:: THE TASK ::
Write out each record below exactly as it appears, with no pictures.

:: RECORDS SUPPLIED ::

····················

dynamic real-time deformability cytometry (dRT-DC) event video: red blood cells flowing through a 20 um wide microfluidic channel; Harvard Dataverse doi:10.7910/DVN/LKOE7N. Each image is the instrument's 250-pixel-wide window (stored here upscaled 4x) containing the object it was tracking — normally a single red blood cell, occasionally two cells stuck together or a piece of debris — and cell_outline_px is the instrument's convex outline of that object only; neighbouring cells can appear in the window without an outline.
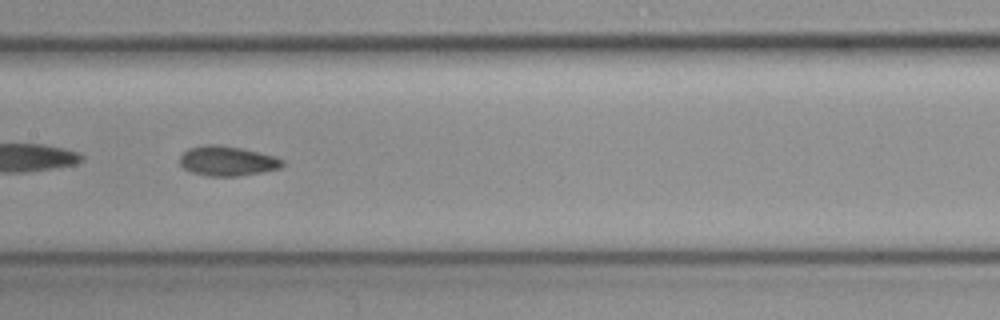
{"species": "common noctule bat (a hibernating species)", "species_latin": "Nyctalus noctula", "temperature_condition": "cold", "stored_images_in_passage": 36, "camera_frame_rate_fps": 3000, "um_per_image_px": 0.085, "animal": {"sex": "female", "body_mass_g": 19.3, "forearm_length_mm": 54.1}, "frame": {"image": 1, "passage_image": 11, "time_ms": 3.333, "image_size_px": [1000, 320], "cell_outline_px": [[284, 164], [280, 168], [264, 172], [236, 176], [208, 176], [192, 172], [184, 168], [180, 164], [180, 156], [188, 148], [208, 144], [216, 144], [240, 148], [276, 156], [284, 160]], "centroid_in_image_um": [19.34, 13.68], "position_along_channel_um": 188.1, "area_um2": 17.8}}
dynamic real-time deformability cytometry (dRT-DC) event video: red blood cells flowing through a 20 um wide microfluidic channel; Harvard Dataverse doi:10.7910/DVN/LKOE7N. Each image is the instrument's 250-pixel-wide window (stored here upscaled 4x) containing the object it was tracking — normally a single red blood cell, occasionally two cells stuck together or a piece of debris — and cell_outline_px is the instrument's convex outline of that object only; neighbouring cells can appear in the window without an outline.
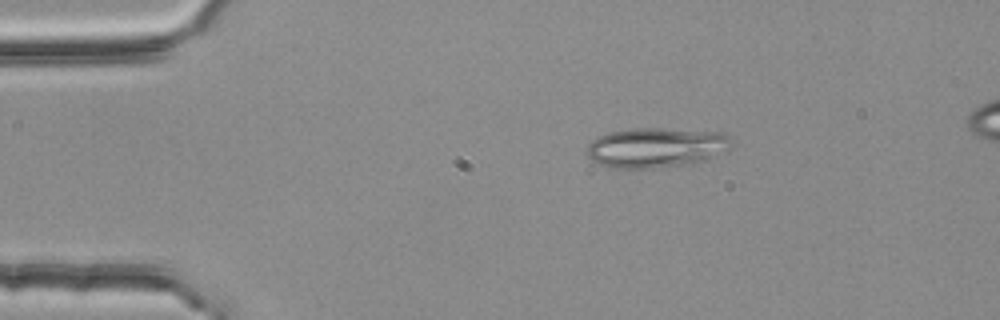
{"species": "common noctule bat (a hibernating species)", "species_latin": "Nyctalus noctula", "temperature_condition": "room temperature", "stored_images_in_passage": 3, "segment_of_instrument_passage": [1, 2], "camera_frame_rate_fps": 3000, "um_per_image_px": 0.085, "animal": {"sex": "female", "body_mass_g": 25.1}, "frame": {"image": 1, "passage_image": 1, "time_ms": 0.0, "image_size_px": [1000, 320], "cell_outline_px": [[732, 148], [724, 152], [704, 160], [692, 164], [656, 168], [608, 168], [592, 160], [588, 156], [588, 144], [592, 140], [608, 132], [632, 128], [664, 128], [724, 132], [728, 136], [732, 144]], "centroid_in_image_um": [55.8, 12.54], "position_along_channel_um": 29.2, "area_um2": 33.99}}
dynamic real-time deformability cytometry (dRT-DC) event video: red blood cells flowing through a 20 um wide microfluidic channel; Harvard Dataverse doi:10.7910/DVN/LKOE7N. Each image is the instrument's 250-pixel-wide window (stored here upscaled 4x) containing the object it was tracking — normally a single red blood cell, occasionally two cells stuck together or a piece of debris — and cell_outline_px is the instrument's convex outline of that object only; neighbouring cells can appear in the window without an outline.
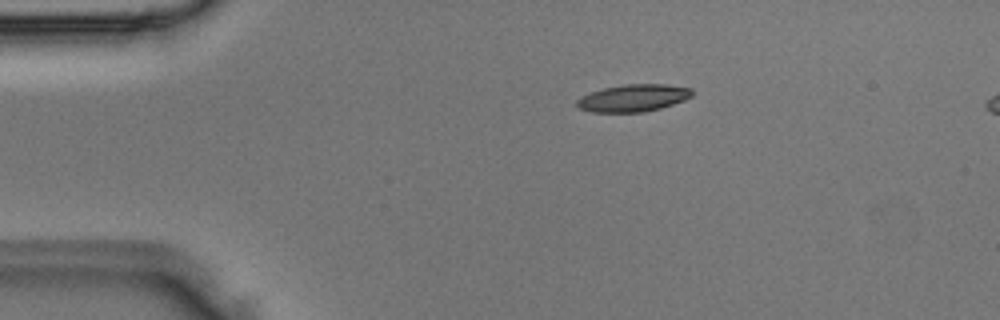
{"species": "Egyptian fruit bat (a non-hibernating species)", "species_latin": "Rousettus aegyptiacus", "temperature_condition": "room temperature", "stored_images_in_passage": 3, "camera_frame_rate_fps": 3000, "um_per_image_px": 0.085, "animal": {"sex": "male"}, "frame": {"image": 1, "passage_image": 1, "time_ms": 0.0, "image_size_px": [1000, 320], "cell_outline_px": [[696, 92], [692, 96], [684, 100], [660, 108], [644, 112], [592, 112], [580, 108], [576, 104], [576, 100], [580, 96], [604, 88], [624, 84], [668, 84], [692, 88]], "centroid_in_image_um": [53.86, 8.32], "position_along_channel_um": 31.1, "area_um2": 18.38}}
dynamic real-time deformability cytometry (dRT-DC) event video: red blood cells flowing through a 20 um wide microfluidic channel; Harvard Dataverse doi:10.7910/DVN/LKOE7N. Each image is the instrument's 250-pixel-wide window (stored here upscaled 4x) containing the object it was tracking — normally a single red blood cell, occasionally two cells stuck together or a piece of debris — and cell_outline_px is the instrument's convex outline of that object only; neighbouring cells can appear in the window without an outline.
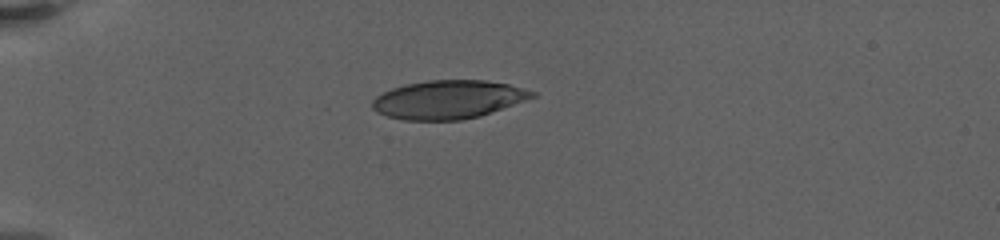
{"species": "human", "species_latin": "Homo sapiens", "temperature_condition": "warm", "stored_images_in_passage": 41, "camera_frame_rate_fps": 3000, "um_per_image_px": 0.085, "donor": {"sex": "female"}, "frame": {"image": 1, "passage_image": 1, "time_ms": 0.0, "image_size_px": [1000, 240], "cell_outline_px": [[536, 96], [480, 116], [460, 120], [404, 120], [388, 116], [376, 112], [372, 108], [372, 100], [376, 96], [392, 88], [404, 84], [428, 80], [484, 80], [508, 84], [536, 92]], "centroid_in_image_um": [38.07, 8.46], "position_along_channel_um": 46.9, "area_um2": 35.66}}
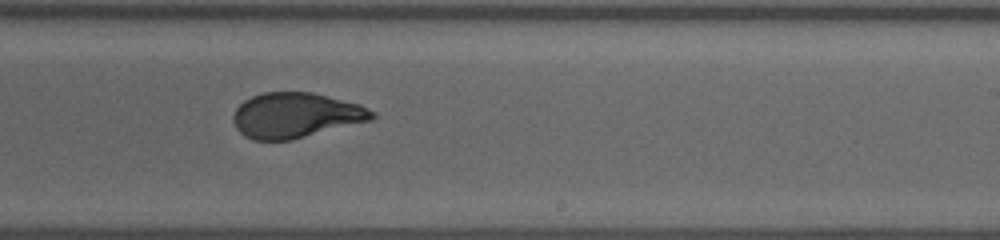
{"frame": {"image": 2, "passage_image": 22, "time_ms": 7.667, "image_size_px": [1000, 240], "cell_outline_px": [[376, 116], [372, 120], [292, 140], [252, 140], [244, 136], [236, 128], [232, 120], [232, 116], [236, 108], [244, 100], [252, 96], [264, 92], [312, 92], [360, 104], [376, 112]], "centroid_in_image_um": [25.14, 9.8], "position_along_channel_um": 263.9, "area_um2": 36.76}}
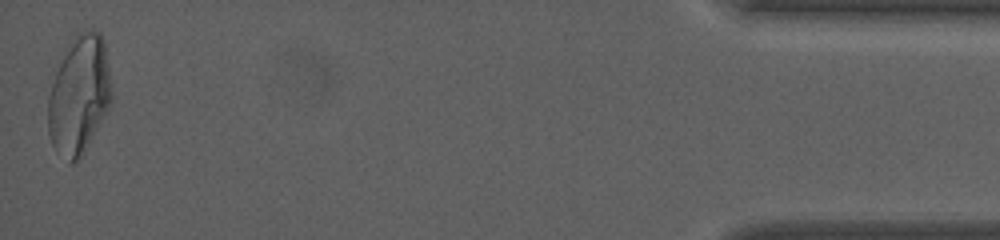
{"frame": {"image": 3, "passage_image": 41, "time_ms": 15.0, "image_size_px": [1000, 240], "cell_outline_px": [[112, 92], [108, 108], [88, 144], [80, 156], [72, 164], [68, 164], [52, 144], [48, 132], [48, 96], [56, 72], [76, 32], [88, 28], [100, 32], [104, 40]], "centroid_in_image_um": [6.72, 8.06], "position_along_channel_um": 428.5, "area_um2": 43.12}, "authors_computed_cell_mechanics": {"area_um2": 37.8012, "velocity_mm_per_s": 3.307, "shape_relaxation_time_tau1_ms": 8.2863, "shape_relaxation_time_tau2_ms": 0.8935, "deformation_change_tau1": 0.2574, "deformation_change_tau2": 0.0763}}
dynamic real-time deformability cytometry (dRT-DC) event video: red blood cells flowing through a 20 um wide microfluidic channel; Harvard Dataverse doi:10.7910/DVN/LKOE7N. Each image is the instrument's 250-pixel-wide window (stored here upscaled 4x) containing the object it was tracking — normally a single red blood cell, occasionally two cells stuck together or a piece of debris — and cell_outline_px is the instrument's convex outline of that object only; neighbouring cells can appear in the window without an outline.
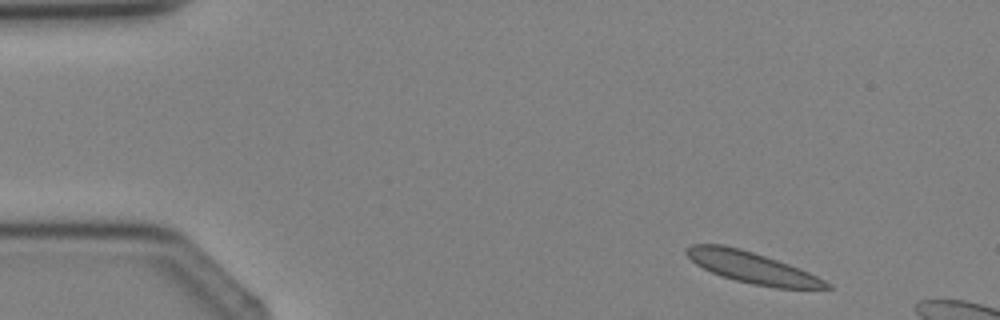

····················

:: RESULT OF THE EXERCISE ::
dynamic real-time deformability cytometry (dRT-DC) event video: red blood cells flowing through a 20 um wide microfluidic channel; Harvard Dataverse doi:10.7910/DVN/LKOE7N. Each image is the instrument's 250-pixel-wide window (stored here upscaled 4x) containing the object it was tracking — normally a single red blood cell, occasionally two cells stuck together or a piece of debris — and cell_outline_px is the instrument's convex outline of that object only; neighbouring cells can appear in the window without an outline.
{"species": "common noctule bat (a hibernating species)", "species_latin": "Nyctalus noctula", "temperature_condition": "cold", "stored_images_in_passage": 36, "camera_frame_rate_fps": 3000, "um_per_image_px": 0.085, "animal": {"sex": "female", "body_mass_g": 19.3, "forearm_length_mm": 54.1}, "frame": {"image": 1, "passage_image": 11, "time_ms": 3.333, "image_size_px": [1000, 320], "cell_outline_px": [[284, 164], [280, 168], [264, 172], [236, 176], [208, 176], [192, 172], [184, 168], [180, 164], [180, 156], [188, 148], [208, 144], [216, 144], [240, 148], [276, 156], [284, 160]], "centroid_in_image_um": [19.34, 13.68], "position_along_channel_um": 188.1, "area_um2": 17.8}}
dynamic real-time deformability cytometry (dRT-DC) event video: red blood cells flowing through a 20 um wide microfluidic channel; Harvard Dataverse doi:10.7910/DVN/LKOE7N. Each image is the instrument's 250-pixel-wide window (stored here upscaled 4x) containing the object it was tracking — normally a single red blood cell, occasionally two cells stuck together or a piece of debris — and cell_outline_px is the instrument's convex outline of that object only; neighbouring cells can appear in the window without an outline.
{"species": "common noctule bat (a hibernating species)", "species_latin": "Nyctalus noctula", "temperature_condition": "room temperature", "stored_images_in_passage": 3, "segment_of_instrument_passage": [1, 2], "camera_frame_rate_fps": 3000, "um_per_image_px": 0.085, "animal": {"sex": "female", "body_mass_g": 25.1}, "frame": {"image": 1, "passage_image": 1, "time_ms": 0.0, "image_size_px": [1000, 320], "cell_outline_px": [[732, 148], [724, 152], [704, 160], [692, 164], [656, 168], [608, 168], [592, 160], [588, 156], [588, 144], [592, 140], [608, 132], [632, 128], [664, 128], [724, 132], [728, 136], [732, 144]], "centroid_in_image_um": [55.8, 12.54], "position_along_channel_um": 29.2, "area_um2": 33.99}}
dynamic real-time deformability cytometry (dRT-DC) event video: red blood cells flowing through a 20 um wide microfluidic channel; Harvard Dataverse doi:10.7910/DVN/LKOE7N. Each image is the instrument's 250-pixel-wide window (stored here upscaled 4x) containing the object it was tracking — normally a single red blood cell, occasionally two cells stuck together or a piece of debris — and cell_outline_px is the instrument's convex outline of that object only; neighbouring cells can appear in the window without an outline.
{"species": "Egyptian fruit bat (a non-hibernating species)", "species_latin": "Rousettus aegyptiacus", "temperature_condition": "room temperature", "stored_images_in_passage": 3, "camera_frame_rate_fps": 3000, "um_per_image_px": 0.085, "animal": {"sex": "male"}, "frame": {"image": 1, "passage_image": 1, "time_ms": 0.0, "image_size_px": [1000, 320], "cell_outline_px": [[696, 92], [692, 96], [684, 100], [660, 108], [644, 112], [592, 112], [580, 108], [576, 104], [576, 100], [580, 96], [604, 88], [624, 84], [668, 84], [692, 88]], "centroid_in_image_um": [53.86, 8.32], "position_along_channel_um": 31.1, "area_um2": 18.38}}
dynamic real-time deformability cytometry (dRT-DC) event video: red blood cells flowing through a 20 um wide microfluidic channel; Harvard Dataverse doi:10.7910/DVN/LKOE7N. Each image is the instrument's 250-pixel-wide window (stored here upscaled 4x) containing the object it was tracking — normally a single red blood cell, occasionally two cells stuck together or a piece of debris — and cell_outline_px is the instrument's convex outline of that object only; neighbouring cells can appear in the window without an outline.
{"species": "human", "species_latin": "Homo sapiens", "temperature_condition": "warm", "stored_images_in_passage": 41, "camera_frame_rate_fps": 3000, "um_per_image_px": 0.085, "donor": {"sex": "female"}, "frame": {"image": 1, "passage_image": 1, "time_ms": 0.0, "image_size_px": [1000, 240], "cell_outline_px": [[536, 96], [480, 116], [460, 120], [404, 120], [388, 116], [376, 112], [372, 108], [372, 100], [376, 96], [392, 88], [404, 84], [428, 80], [484, 80], [508, 84], [536, 92]], "centroid_in_image_um": [38.07, 8.46], "position_along_channel_um": 46.9, "area_um2": 35.66}}
{"frame": {"image": 2, "passage_image": 22, "time_ms": 7.667, "image_size_px": [1000, 240], "cell_outline_px": [[376, 116], [372, 120], [292, 140], [252, 140], [244, 136], [236, 128], [232, 120], [232, 116], [236, 108], [244, 100], [252, 96], [264, 92], [312, 92], [360, 104], [376, 112]], "centroid_in_image_um": [25.14, 9.8], "position_along_channel_um": 263.9, "area_um2": 36.76}}
{"frame": {"image": 3, "passage_image": 41, "time_ms": 15.0, "image_size_px": [1000, 240], "cell_outline_px": [[112, 92], [108, 108], [88, 144], [80, 156], [72, 164], [68, 164], [52, 144], [48, 132], [48, 96], [56, 72], [76, 32], [88, 28], [100, 32], [104, 40]], "centroid_in_image_um": [6.72, 8.06], "position_along_channel_um": 428.5, "area_um2": 43.12}, "authors_computed_cell_mechanics": {"area_um2": 37.8012, "velocity_mm_per_s": 3.307, "shape_relaxation_time_tau1_ms": 8.2863, "shape_relaxation_time_tau2_ms": 0.8935, "deformation_change_tau1": 0.2574, "deformation_change_tau2": 0.0763}}
dynamic real-time deformability cytometry (dRT-DC) event video: red blood cells flowing through a 20 um wide microfluidic channel; Harvard Dataverse doi:10.7910/DVN/LKOE7N. Each image is the instrument's 250-pixel-wide window (stored here upscaled 4x) containing the object it was tracking — normally a single red blood cell, occasionally two cells stuck together or a piece of debris — and cell_outline_px is the instrument's convex outline of that object only; neighbouring cells can appear in the window without an outline.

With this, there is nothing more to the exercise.